Im Hamburger Jugendfußball organisiert das Anti-Gewalt-Team auch sogenannte Coolnesstage für Spieler und Mannschaften zwischen dem 14. und 18. Lebensjahr. Diese vorbildlichen Maßnahmen werden auch im kommenden Jahr wieder von einer Stiftung mit 10 000 Euro unterstützt.

"Gewaltausbrüche auf dem Platz haben immer eine Vorgeschichte", erklärt Willy Wilkens. "Sie bauen sich langsam auf, entwickeln sich. Was uns bei unserer Arbeit am meisten erschreckt ist die Erfahrung, wie wenig Umfeld, Mitspieler, Trainer und auch Zuschauer das erkennen oder auch erkennen wollen. Wenn die Gewalt erst zum Ausbruch kommt, ist es sehr schwierig, sie einzudämmen. In Einzelübungen erleben wir immer wieder, wenn ein Junge provoziert oder hart gefoult wird, ist es für ihn fast unmöglich, cool zu reagieren, die Dynamik aus dem Zusammenprall zu nehmen, der oft reine Machtdemonstration ist."

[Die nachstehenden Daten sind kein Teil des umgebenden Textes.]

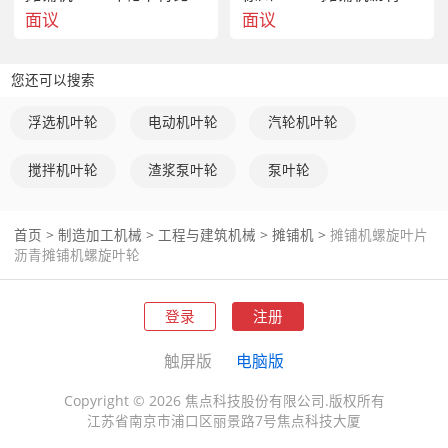
面议
面议
您还可以搜索
浮选机叶轮
电动机叶轮
汽轮机叶轮
搅拌机叶轮
渣浆泵叶轮
泵叶轮
首页
>
制造加工机械
>
工程与建筑机械
>
摊铺机
>
摊铺机螺旋叶片
沥青摊铺机螺旋叶轮
登录
注册
触屏版
电脑版
Copyright © 2026 焦点科技股份有限公司.版权所有
江苏省南京市浦口区丽景路7号焦点科技大厦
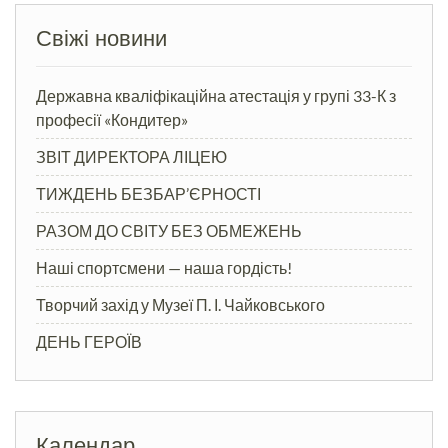
Свіжі новини
Державна кваліфікаційна атестація у групі 33-К з
професії «Кондитер»
ЗВІТ ДИРЕКТОРА ЛІЦЕЮ
ТИЖДЕНЬ БЕЗБАР’ЄРНОСТІ
РАЗОМ ДО СВІТУ БЕЗ ОБМЕЖЕНЬ
Наші спортсмени — наша гордість!
Творчий захід у Музеї П. І. Чайковського
ДЕНЬ ГЕРОЇВ
Календар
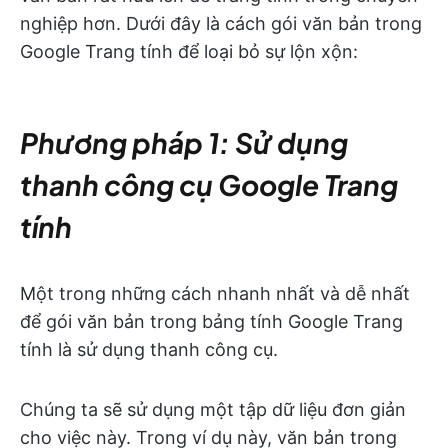
nghiệp hơn. Dưới đây là cách gói văn bản trong
Google Trang tính để loại bỏ sự lộn xộn:
Phương pháp 1: Sử dụng
thanh công cụ Google Trang
tính
Một trong những cách nhanh nhất và dễ nhất
để gói văn bản trong bảng tính Google Trang
tính là sử dụng thanh công cụ.
Chúng ta sẽ sử dụng một tập dữ liệu đơn giản
cho việc này. Trong ví dụ này, văn bản trong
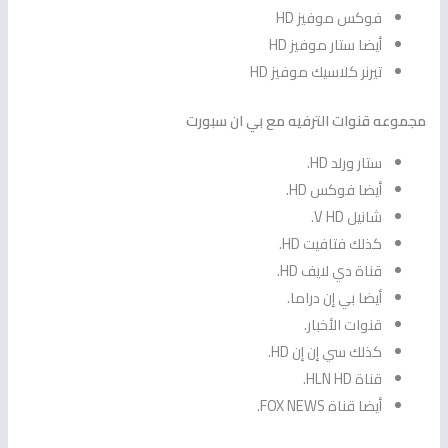
فوكس موفيز HD
أيضا ستار موفيز HD
تيرنر كلاسيك موفيز HD
مجموعه قنوات الترفيه مع بي ان سبورت
ستار ورلد HD.
أيضا فوكس HD.
شانيل V HD.
كذلك فتافيت HD.
قناة دي لايف HD.
أيضا بي إن دراما.
قنوات الأخبار.
كذلك سي إن إن HD.
قناة HLN HD.
أيضا قناة FOX NEWS.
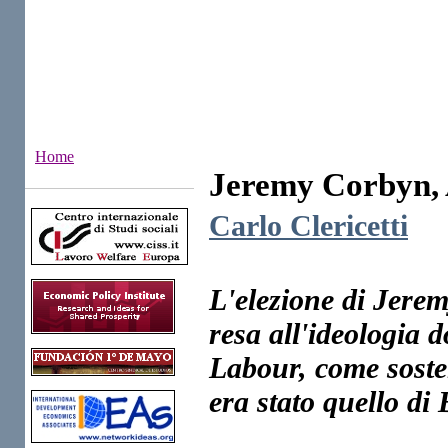
Home
Jeremy Corbyn, 
Institutes
Carlo Clericetti
L'elezione di Jere
resa all'ideologia 
Labour, come soste
era stato quello di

Mittwoch wurde am Sportgericht wieder eine Tätlichkeit gegen einen Schiedsrichter verhandelt. "Der Spieler aber hatte nur versucht, die Hand des Schiedsrichters festzuhalten, damit der nicht die Rote Karte zücken konnte", so der Gerichtsvorsitzende Christian Koops. Dieser Kicker "darf" nun in dem halben Jahr, für das er gesperrt wurde, über sein Verhalten nachdenken.

Blanker Hass wie vor 13 Monaten, als er dem Zweitligatreffen des FC St. Pauli bei Hansa Rostock als Zuschauer beiwohnte und um das Leben von Sohn Yannik, 15, fürchtete, schlug Michael Fischer auf Hamburger Amateurplätzen noch nicht entgegen. Eine Verrohung der Umgangsformen stellt er trotzdem fest. "Es fängt schon damit an, dass einen der gegnerische Trainer nicht mehr begrüßt und auch nicht zum Sieg gratuliert", sagt Andreas Behnemann bei. "Früher haben wir uns im Spiel die Knochen poliert. Hinterher beim Bier war alles wieder gut." Heute gehört die Beschimpfung fast zum Umgangston. Schuld habe laut Fischer das mediale Zeitalter: "Die Leute bekommen im Fernsehen und Internet den letzten Schrott vorgesetzt, unentwegt. Dabei merken sie gar nicht, wie sie allmählich selbst abstumpfen."